HOW TO COMPLETE THIS TASK: Which lines of the data hold the word "linejoin"? Copy all of them.

*** GIVEN RECORDS ***

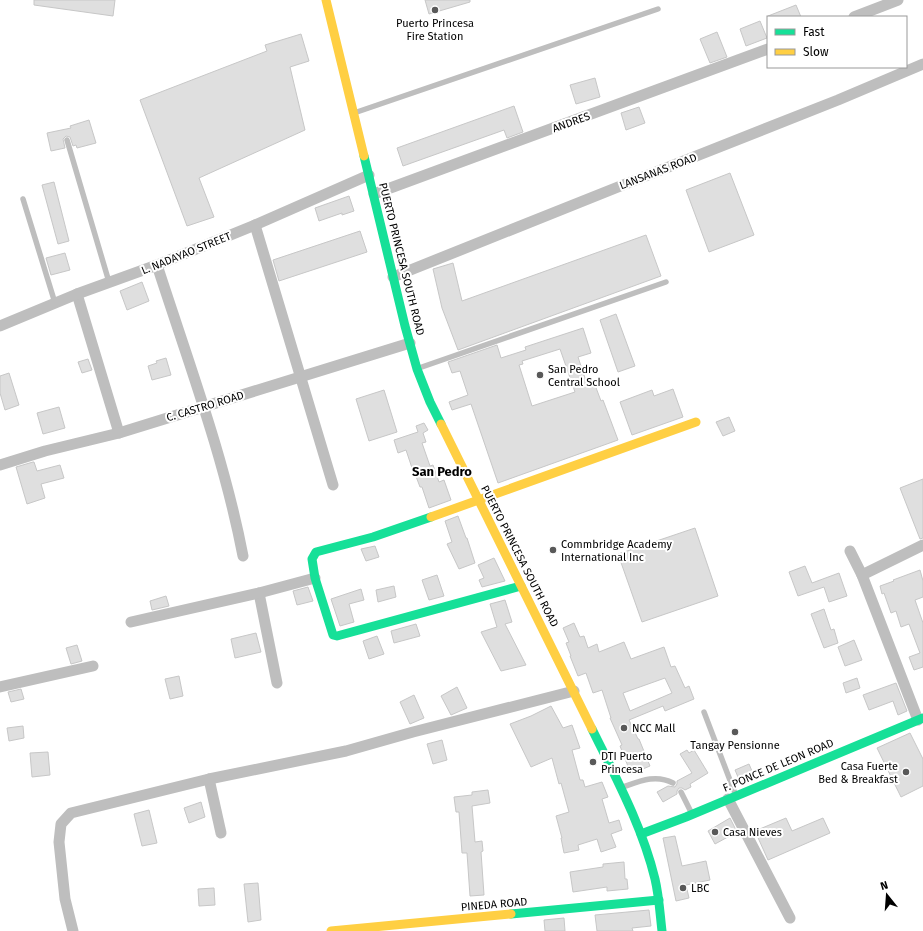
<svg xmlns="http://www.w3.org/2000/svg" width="923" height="931" viewBox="0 0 923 931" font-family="'Fira Sans',sans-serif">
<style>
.building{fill:#dfdfdf;stroke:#c7c7c7;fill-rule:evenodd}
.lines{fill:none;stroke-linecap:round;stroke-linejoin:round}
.lane{stroke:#bebebe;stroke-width:5.5}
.street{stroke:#bebebe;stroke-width:11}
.fast{stroke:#16e098;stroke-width:9}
.slow{stroke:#ffcf43;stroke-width:9}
.poi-dot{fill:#595959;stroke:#fff;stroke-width:1.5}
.labels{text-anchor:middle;stroke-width:4;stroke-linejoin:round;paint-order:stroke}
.poi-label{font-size:11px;fill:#000;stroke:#fff;text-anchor:start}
.street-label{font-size:11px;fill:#000;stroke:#fff}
.quarter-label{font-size:13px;font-weight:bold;fill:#000;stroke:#fff}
</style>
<rect width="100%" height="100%" fill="#fff"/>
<g class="building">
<path d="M34,0H115L113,16L34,5Z"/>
<path d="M425,0H470V2L429,14Z"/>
<path d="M796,5L801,17H768V16Z"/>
<path d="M760,21L767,38L746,46L740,29Z"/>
<path d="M717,32L727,57L710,63L700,39Z"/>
<path d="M301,34L309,61L290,67L305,130L199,178L214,217L187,226L140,100L267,51L265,45Z"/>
<path d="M595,78L600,97L576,104L570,85Z"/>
<path d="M514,106L523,132L507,138L504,130L403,166L397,148Z"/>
<path d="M639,107L645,123L626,130L621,113Z"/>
<path d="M89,120L96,143L77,148L76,145L73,146L70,137L66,136L63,139L65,148L51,151L47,133L71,128L70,126Z"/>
<path d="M730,173L754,235L709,252L686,190Z"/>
<path d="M54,182L69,241L58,244L42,185Z"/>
<path d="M349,196L354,211L342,215V213L319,221L315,208Z"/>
<path d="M360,231L367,252L279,281L273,260Z"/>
<path d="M646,235L661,276L458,350L442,308L433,269L453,263L462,301Z"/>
<path d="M65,253L70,270L51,275L46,258Z"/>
<path d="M142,282L149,301L127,310L120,291Z"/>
<path d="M616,314L635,366L618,372L600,320Z"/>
<path d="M583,328L591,353L578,357L588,387L595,385L601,401L603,400L618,440L498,483L471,404L452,410L449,402L468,395L460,371L452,373L448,362L497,345L501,358L526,350L525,347ZM560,349L575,392L532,406L519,365L523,364L522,361Z"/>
<path d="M166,358L171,375L152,380L148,366L157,363L156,361Z"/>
<path d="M88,359L92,370L82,373L78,362Z"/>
<path d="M9,373L19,405L5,410L0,393V376Z"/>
<path d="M673,389L683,417L632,435L620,402L652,390L654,396Z"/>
<path d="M384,390L397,432L369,441L356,399Z"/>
<path d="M59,407L65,428L43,434L37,413Z"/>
<path d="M729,417L735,431L723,436L716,422Z"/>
<path d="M424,423L428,430L423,433L426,442L422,443L430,466L433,465L439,482L444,480L451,500L429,508L422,487H420L414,471H413L406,450L398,453L394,440L418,432L416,426Z"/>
<path d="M33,462H34L37,471L60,465L64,478L41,484L45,498L27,504L16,467Z"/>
<path d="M923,479V538L920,539L900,488Z"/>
<path d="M458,516L466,538H467L475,563L459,569L447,544L452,542L445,521Z"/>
<path d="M695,528L718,596L642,622L618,554Z"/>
<path d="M375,546L379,557L366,561L361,549Z"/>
<path d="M494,558L505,581L482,587L479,580L484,578L478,565Z"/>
<path d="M805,566L812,583L839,573L847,596L829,602L824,587L798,596L789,572Z"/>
<path d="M920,570L923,581V597L915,600L923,623V667L914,670L909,657L920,653L909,624L901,627L896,611L891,613L884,593L882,594L880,586L894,581L893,580Z"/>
<path d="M437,575L444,596L429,600L422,580Z"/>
<path d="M394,586L396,597L378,602L376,590Z"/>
<path d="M308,587L313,601L297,605L293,591Z"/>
<path d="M361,589L364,600L349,604L354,622L340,626L331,599Z"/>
<path d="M166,596L169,606L152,610L150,601Z"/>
<path d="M505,600L512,622L505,624L526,665L501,671L481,632L497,627L490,604Z"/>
<path d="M824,609L831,630L834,629L838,643L824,648L811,614Z"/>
<path d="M574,623L580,637L584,636L588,648L597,644L599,652L624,642L631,659L664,647L671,667L675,666L685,688L689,686L694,699L665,711L663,706L629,720L638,739H639L650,766L631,774L620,746L622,745L610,718H611L602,690L593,693L586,673L578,676L570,656H571L566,643L569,642L563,628ZM665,678L672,693L630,711L623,693Z"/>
<path d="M416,624L420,636L394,643L391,631Z"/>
<path d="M256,633L261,652L235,658L231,639Z"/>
<path d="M377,636L384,654L369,659L363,641Z"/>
<path d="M854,640L862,660L845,666L838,647Z"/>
<path d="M77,645L82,661L71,664L66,648Z"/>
<path d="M179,676L183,696L170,699L165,679Z"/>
<path d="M857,678L860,688L846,693L843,683Z"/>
<path d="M896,683L907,711L898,715L893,701L869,710L863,695Z"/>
<path d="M457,687L467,708L451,715L441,696Z"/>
<path d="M21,689L24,699L11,702L8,692Z"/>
<path d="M414,695L424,718L410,724L400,702Z"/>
<path d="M551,706L563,728L572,725L580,748L572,750L580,780H583L585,787L602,782L608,797L602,799L609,823L619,820L622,830L611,834L616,847L601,852L597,839L578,845L579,850L564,853L561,838H562L556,816L569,812L561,783L559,784L552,758L531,767L510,724L531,716Z"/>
<path d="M23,726L24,738L9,741L7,728Z"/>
<path d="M910,733L923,759V786L901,797L877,748Z"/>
<path d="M442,740L447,760L433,764L427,744Z"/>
<path d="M687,750L689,753L694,750L708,773L690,784L691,787L685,790L682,788H679L677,791V794L663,802L657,792L668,786L675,787L677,784V781L692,773L680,754Z"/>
<path d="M48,752L50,775L32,777L30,753Z"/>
<path d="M749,764L755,778L741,784L735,770Z"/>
<path d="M488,790L490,803L472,806L475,842L482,841L483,851L481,852L484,895L470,896L467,853H462L459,812H456L454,797L472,795V792Z"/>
<path d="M201,802L205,817L189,823L184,808Z"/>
<path d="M149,810L157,843L142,846L134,814Z"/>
<path d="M730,818L737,832L715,844L708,831Z"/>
<path d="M786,818L792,831L823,818L830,833L768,860L755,831Z"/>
<path d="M675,836L682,866L706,861L710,880L686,885L689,898L676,901L663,838Z"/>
<path d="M624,862L625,879H627L628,889L607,891V887L573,892L570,872L603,867V864Z"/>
<path d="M258,883L261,920L248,922L244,884Z"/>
<path d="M214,888L215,905L199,906L198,889Z"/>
<path d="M649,910L651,926L632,928L633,931H597L595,915Z"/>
<path d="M564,918L565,931H545L544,920Z"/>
</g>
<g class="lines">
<g class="lane">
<path d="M354,113L658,9"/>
<path d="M67,140L109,282"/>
<path d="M23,199L55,303"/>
<path d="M419,368L666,282"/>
<path d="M704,712L736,796"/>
<path d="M623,787C640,781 656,774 673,783"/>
<path d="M681,792L692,814"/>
</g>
<g class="street">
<path d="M854,17L898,0"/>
<path d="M374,194L768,49"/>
<path d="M255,225L333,485"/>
<path d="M157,265C188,361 224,457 243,556"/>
<path d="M393,277L628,183L838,100L923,64"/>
<path d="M77,294L119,433"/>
<path d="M0,326L77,294L157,265L255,225L369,175"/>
<path d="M0,465L45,451L119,433L410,343"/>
<path d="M850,551L862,575L918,720"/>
<path d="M862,575L923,545"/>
<path d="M259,593L277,683"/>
<path d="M131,622L259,593L315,578"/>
<path d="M0,687L93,666"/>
<path d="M209,779L221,833"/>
<path d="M728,799L790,918"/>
<path d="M73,931L65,899L59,842L61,824L71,813L209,779L346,751L413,732L574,691"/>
</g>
<g class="fast">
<path d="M364,156L405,326L417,369L430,402L441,424"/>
<path d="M431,517L373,537L316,552L312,559L315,578L333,635L337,636L521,586"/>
<path d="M592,729C616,778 642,826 655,879C659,896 660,914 662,931"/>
<path d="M641,834L686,817L923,718"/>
<path d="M511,914L659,900"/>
</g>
<g class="slow">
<path d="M326,0L364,156"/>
<path d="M441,424L592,729"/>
<path d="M431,517L696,422"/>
<path d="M331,931L511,914"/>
</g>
</g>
<g class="poi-dot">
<circle cx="435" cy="10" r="4"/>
<circle cx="540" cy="375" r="4"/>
<circle cx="553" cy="550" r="4"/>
<circle cx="624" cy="728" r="4"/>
<circle cx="735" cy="732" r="4"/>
<circle cx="593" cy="762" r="4"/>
<circle cx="906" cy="772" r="4"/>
<circle cx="715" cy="832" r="4"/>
<circle cx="683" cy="888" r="4"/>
</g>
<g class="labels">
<g class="poi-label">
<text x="435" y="27" text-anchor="middle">Puerto Princesa<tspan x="435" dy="13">Fire Station</tspan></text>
<text x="548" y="373">San Pedro<tspan x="548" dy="13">Central School</tspan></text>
<text x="561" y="548">Commbridge Academy<tspan x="561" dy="13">International Inc</tspan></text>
<text x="632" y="732">NCC Mall</text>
<text x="735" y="749" text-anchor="middle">Tangay Pensionne</text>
<text x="601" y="760">DTI Puerto<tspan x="601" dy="13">Princesa</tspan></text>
<text x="898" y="770" text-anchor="end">Casa Fuerte<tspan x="898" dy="13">Bed &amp; Breakfast</tspan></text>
<text x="723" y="836">Casa Nieves</text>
<text x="691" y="892">LBC</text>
</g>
<g class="street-label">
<text transform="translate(571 122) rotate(-20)" y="4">ANDRES</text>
<text transform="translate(658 171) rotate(-21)" y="4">LANSANAS ROAD</text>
<text transform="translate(186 253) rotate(-22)" y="4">L. NADAYAO STREET</text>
<text transform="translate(402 259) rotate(76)" y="4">PUERTO PRINCESA SOUTH ROAD</text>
<text transform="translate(205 406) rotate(-17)" y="4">C. CASTRO ROAD</text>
<text transform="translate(520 556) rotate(63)" y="4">PUERTO PRINCESA SOUTH ROAD</text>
<text transform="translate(778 765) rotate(-23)" y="4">F. PONCE DE LEON ROAD</text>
<text transform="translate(494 904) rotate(-5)" y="4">PINEDA ROAD</text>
</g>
<g class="quarter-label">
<text x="442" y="476">San Pedro</text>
</g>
</g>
<rect x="767" y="16" width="140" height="52" fill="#ffffff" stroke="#999999"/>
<rect x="775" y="29" width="20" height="6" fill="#16e098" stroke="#999999"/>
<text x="803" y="36" font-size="12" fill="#000000">Fast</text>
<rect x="775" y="49" width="20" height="6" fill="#ffcf43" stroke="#999999"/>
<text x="803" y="56" font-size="12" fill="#000000">Slow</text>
<g transform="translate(887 895) rotate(343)" stroke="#ffffff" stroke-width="3" paint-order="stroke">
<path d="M0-3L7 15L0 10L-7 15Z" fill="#000000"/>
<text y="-6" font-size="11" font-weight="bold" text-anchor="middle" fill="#000000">N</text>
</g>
</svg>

*** End of GIVEN RECORDS ***

RESPONSE AREA:
.lines{fill:none;stroke-linecap:round;stroke-linejoin:round}
.labels{text-anchor:middle;stroke-width:4;stroke-linejoin:round;paint-order:stroke}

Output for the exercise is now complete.